Pod pride
UCI team shows off its prototype for Hyperloop transportation system at competition
After nearly 18 months of preparation, a UCI student team put up its sleek, high-tech HyperXite “pod” vehicle against entries from 27 other teams from around the world at the Hyperloop Pod Competition, held the last week of January at SpaceX headquarters in Hawthorne.
The Anteaters didn’t bring home any awards, but that wasn’t the point. The prototype pods on display revealed fantastic possibilities for the Hyperloop, a futuristic transportation system proposed in 2013 by Elon Musk, CEO of SpaceX and Tesla. He envisions pill-shaped vessels carrying passengers through an elevated near-vacuum tube at speeds in excess of 700 mph. If realized, the Hyperloop could shuttle people between Los Angeles and the San Francisco Bay Area in less than an hour.
“The competition weekend was stressful but really fun,” says HyperXite project manager Mackenzie Puig-Hall, a UCI senior in mechanical engineering. “It was a great environment to work in because we got to see what all the other teams were doing, and it was really cooperative. This competition has never been about winning or losing. It’s always been about how, together, we can make the Hyperloop a reality.”
In a design contest at Texas A&M University just over a year ago, HyperXite placed fifth in a field of about 120 teams, making it eligible to enter an actual prototype at the Hyperloop Pod Competition. The group is now planning to have its vehicle evaluated on the Hyperloop test track near SpaceX headquarters and intends to take part in the speed-centered Hyperloop Pod Competition II this summer.

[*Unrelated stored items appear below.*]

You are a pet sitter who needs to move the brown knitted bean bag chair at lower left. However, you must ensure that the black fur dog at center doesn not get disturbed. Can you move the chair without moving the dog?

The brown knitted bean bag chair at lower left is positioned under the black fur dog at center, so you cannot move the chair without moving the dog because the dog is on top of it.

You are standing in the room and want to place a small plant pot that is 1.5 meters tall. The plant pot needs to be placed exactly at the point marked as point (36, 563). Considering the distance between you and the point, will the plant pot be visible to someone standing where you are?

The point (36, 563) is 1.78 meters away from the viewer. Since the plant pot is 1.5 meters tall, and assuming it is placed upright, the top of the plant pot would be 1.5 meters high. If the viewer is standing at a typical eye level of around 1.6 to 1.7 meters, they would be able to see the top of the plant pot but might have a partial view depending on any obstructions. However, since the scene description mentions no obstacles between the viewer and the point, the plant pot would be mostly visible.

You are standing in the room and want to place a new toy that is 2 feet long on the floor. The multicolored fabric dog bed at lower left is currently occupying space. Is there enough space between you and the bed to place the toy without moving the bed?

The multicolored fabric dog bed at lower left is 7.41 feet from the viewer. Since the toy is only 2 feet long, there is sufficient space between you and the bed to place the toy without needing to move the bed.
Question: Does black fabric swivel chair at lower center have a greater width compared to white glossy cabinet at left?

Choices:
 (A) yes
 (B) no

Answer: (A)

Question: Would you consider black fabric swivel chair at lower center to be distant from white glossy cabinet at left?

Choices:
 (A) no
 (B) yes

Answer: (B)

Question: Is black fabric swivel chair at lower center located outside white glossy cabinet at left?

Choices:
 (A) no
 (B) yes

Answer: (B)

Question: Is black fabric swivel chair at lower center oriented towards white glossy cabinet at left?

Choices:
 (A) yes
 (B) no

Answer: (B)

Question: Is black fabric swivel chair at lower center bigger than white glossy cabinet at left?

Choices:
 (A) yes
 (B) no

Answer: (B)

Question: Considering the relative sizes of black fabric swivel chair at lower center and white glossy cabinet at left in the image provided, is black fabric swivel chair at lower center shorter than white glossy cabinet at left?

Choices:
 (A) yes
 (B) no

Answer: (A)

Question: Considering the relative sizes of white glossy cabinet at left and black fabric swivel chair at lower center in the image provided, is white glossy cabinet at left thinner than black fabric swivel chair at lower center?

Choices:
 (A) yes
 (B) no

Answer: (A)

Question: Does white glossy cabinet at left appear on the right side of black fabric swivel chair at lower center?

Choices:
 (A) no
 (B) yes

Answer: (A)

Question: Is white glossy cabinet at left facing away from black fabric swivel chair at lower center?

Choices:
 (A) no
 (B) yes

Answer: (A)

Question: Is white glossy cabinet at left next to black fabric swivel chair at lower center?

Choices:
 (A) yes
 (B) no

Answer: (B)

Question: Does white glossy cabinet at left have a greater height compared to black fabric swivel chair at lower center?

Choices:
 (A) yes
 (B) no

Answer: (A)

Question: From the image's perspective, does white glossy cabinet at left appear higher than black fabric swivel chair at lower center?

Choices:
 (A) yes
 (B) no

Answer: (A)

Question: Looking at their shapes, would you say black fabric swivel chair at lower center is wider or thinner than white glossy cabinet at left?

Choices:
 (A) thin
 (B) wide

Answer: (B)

Unlike most of its rivals, which use magnetic levitation to hover above the track, the HyperXite pod employs an air-based system. Its most striking feature is the streamlined exterior, made of strong, lightweight carbon fiber. Students spent months preparing the molds necessary for the shell, which was fabricated by ADM Works, one of many Orange County-area businesses supporting the project. The aerodynamic skin conceals an intricate network of wires, tubes, air canisters and other components that enable the vehicle to accelerate, travel at high speed and then magnetically brake to a stop.
HyperXite team members – all of them undergraduates from The Henry Samueli School of Engineering and the Donald Bren School of Information & Computer Sciences – and the UCI faculty who help guide them view participation in the Hyperloop contest as a bridge to the future.
“More important than the result of the competition is what these students are getting out of this experience,” says Gregory Washington, the Stacey Nicholas Dean of Engineering. “They’re going to go out into industry and do great things. That’s what really matters in the end.”